I have a more theoretical question that addresses potential performance issues when working with observables in angular, because I kind of lack some basic understanding of how sap composable storefront (formerly known as spartacus), respectively angular “stores” HTTP Responses.
I know we want to reduce the amount of HTTP Requests fired in an angular application, but what about data that has been fetched and we refer to countless times within our app?
like for example I have a network call to the pages’s “BaseSite”-data that holds all kinds of information characterizing the app (language, currency, theme) and I wondered if it is an issue if you call a certain attribute via some baseSiteService like “langauge” repeated times.
Does it have any impact on the apps performance if I have a large array of components where every single one of them tries to reach out for “language” like this:
export SomeChildComponentUsed1000TimesOnTheSamePage{
hasFeature$ = this.baseSiteService.getBaseSiteData().pipe(
map(bs => bs.featureList.includes('FLAGX'))
);
}
To me it would make more sense to fetch this data once and then pass it as an input parameter to all components, but does it really have a noticable impact on the performance (assuming there is no complicated operation involving some more http requests)?

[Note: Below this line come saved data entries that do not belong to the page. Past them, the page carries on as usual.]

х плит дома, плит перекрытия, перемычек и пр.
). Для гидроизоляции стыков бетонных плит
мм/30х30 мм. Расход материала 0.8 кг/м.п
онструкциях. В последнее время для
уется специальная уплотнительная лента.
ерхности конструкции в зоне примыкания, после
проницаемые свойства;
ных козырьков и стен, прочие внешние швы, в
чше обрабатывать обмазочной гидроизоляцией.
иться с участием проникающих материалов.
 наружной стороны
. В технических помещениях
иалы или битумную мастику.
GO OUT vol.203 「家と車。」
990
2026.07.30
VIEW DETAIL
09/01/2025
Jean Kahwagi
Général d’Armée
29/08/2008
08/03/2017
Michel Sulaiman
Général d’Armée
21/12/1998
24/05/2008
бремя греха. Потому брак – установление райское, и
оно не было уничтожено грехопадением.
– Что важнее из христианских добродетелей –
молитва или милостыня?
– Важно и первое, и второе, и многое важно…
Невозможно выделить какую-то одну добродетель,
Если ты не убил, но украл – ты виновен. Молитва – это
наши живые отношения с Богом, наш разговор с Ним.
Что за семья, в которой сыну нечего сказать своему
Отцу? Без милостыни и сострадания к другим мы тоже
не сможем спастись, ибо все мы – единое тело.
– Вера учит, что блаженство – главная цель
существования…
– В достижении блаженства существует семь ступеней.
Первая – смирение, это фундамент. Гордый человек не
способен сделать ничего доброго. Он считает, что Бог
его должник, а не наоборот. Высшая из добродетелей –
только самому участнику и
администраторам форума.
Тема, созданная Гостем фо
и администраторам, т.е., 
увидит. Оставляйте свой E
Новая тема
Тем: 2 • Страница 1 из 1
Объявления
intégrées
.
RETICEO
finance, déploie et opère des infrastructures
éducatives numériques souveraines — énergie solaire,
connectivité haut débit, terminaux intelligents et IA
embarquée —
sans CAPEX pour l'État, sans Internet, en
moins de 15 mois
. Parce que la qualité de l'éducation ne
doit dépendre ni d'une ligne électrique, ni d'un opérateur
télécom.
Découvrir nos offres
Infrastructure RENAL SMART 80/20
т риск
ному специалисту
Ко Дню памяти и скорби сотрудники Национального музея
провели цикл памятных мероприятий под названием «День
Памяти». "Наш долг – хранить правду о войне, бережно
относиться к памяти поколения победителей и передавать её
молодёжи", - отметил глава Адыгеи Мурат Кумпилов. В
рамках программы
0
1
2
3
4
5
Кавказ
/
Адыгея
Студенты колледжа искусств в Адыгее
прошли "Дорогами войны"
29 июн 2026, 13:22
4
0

Years ago I even thought it would be a good Idea to fetch this data once in the app.component and write it to the localstorage via “StorageMap” and from then on directly get the data from the local storage whenever I need it, because I thought that would decrease traffic. Now I look at this code and wonder if that really was worth the refactoring.
Should I revert all those storageMap-workarounds and resort to the basic baseSiteService?
If so I really would like to understand how and where http-responses are actually stored in an angular.